ApplySinhalaReorder

Signature

function ApplySinhalaReorder(const Wide: UnicodeString): UnicodeString;

Purpose

Applies the Sinhala reorder pre-pass to Wide and returns the reordered UnicodeString ready for cmap + GSUB consumption. Non-Sinhala content passes through byte-identical.

Sinhala specifics

  • R1 Repha enabled — Ra (U+0DBB) + Halant (U+0DCA AL-LAKUNA) at syllable start is detected, the pair is stripped from the cluster and re-emitted after the reordered output so the font's 'rphf' GSUB feature can substitute the Repha glyph.
  • Three pre-base matras (MatraPos = 1): E (U+0DD9), EE (U+0DDA), AI (U+0DDB). Sinhala is unique among the Phase 8f Brahmic scripts in having three logically pre-base matras — EE and AI have Top_And_Left visual positions but are stored pre-base; the visual top component is rendered by font GSUB.
  • Three split matras with Unicode 16.0 canonical decompositions:
    • U+0DDC O → U+0DD9 (pre) + U+0DCF (post).
    • U+0DDD OO → U+0DD9 (pre) + U+0DCF (post) + U+0DCA (post) — three-part split; the trailing AL-LAKUNA is part of the canonical decomposition, not a syllable-level virama.
    • U+0DDE AU → U+0DD9 (pre) + U+0DDF (post).
  • Above-base matras (MatraPos = 3): I (U+0DD2), II (U+0DD3).
  • Below-base matras (MatraPos = 4): U (U+0DD4), UU (U+0DD6).
  • Post-base matras (MatraPos = 2): AA (U+0DCF), AE / AAE (U+0DD0U+0DD1), Vocalic R matra (U+0DD8), L matra (U+0DDF), LL / LLL matras (U+0DF2U+0DF3).
  • Halant in Sinhala is called AL-LAKUNA (U+0DCA); RA (Repha trigger) is U+0DBB.

Reorder rules applied

  • R1 Repha: Ra + AL-LAKUNA at syllable start re-emitted at the end of the syllable.
  • R2 Pre-base matras: E / EE / AI emit before the base block.
  • R3 Above-base matras: I / II emit after the base block.
  • R4 Below-base matras: U / UU emit after the above-base block.
  • R5 Post-base matras: AA / AE / AAE / Vocalic R / L / LL / LLL matras emit after the below-base block.
  • Split matra decomposition: O / OO / AU expanded per Unicode 16.0 canonical decomposition; OO is the first three-part split this shaper family produces from a non-Kannada source codepoint.
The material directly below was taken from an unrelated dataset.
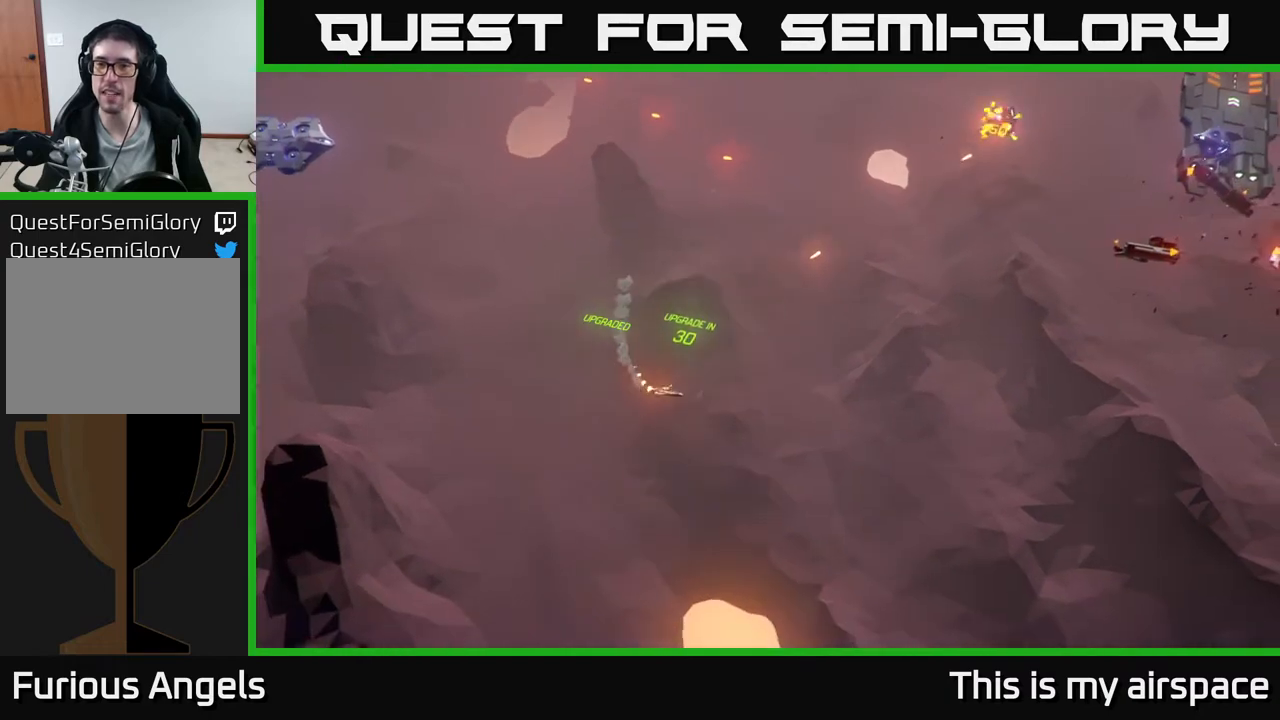
{"buttons": [], "left_stick": "up-right", "events": [[400, "left_stick", "up-right"]]}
Output layout per syllable: [pre-matras] + [base + halant + bindu/visarga] + [above-matras] + [below-matras] + [post-matras] + [Repha: Ra AL-LAKUNA]?. Conjuncts (C + AL-LAKUNA + C) preserved in the base block. Single-pass; idempotent on 2-part splits.

Example

var
  Wide: UnicodeString;
begin
  // Input: KA (U+0D9A) + O-matra (U+0DDC, 2-part split: pre + post)
  Wide:= Doc.ApplySinhalaReorder(#$0D9A#$0DDC);
  // Wide is now: E (U+0DD9, pre) + KA + AA (U+0DCF, post)
end;

See also

Standards

  • Unicode 16.0 §12.11 (Sinhala)
  • Unicode 16.0 IndicSyllabicCategory.txt, IndicPositionalCategory.txt, and UnicodeData.txt (canonical decomposition source)
  • ISO 32000-1 §9.10 (extraction of text content)
  • OpenType Sinhala shaping spec (script tag 'sinh')

Version history

  • v2.119.77 — Introduced in Phase 8f.8. Complete shaper (R1 + R2 + R3 + R4 + R5 + three split-matra decompositions). Sinhala becomes the eighth registered Indic script and completes the Brahmic SIA (South Indic Aryan) family. Notable for having three pre-base matras (more than any other Phase 8f shaper) and the three-part canonical decomposition of U+0DDD OO.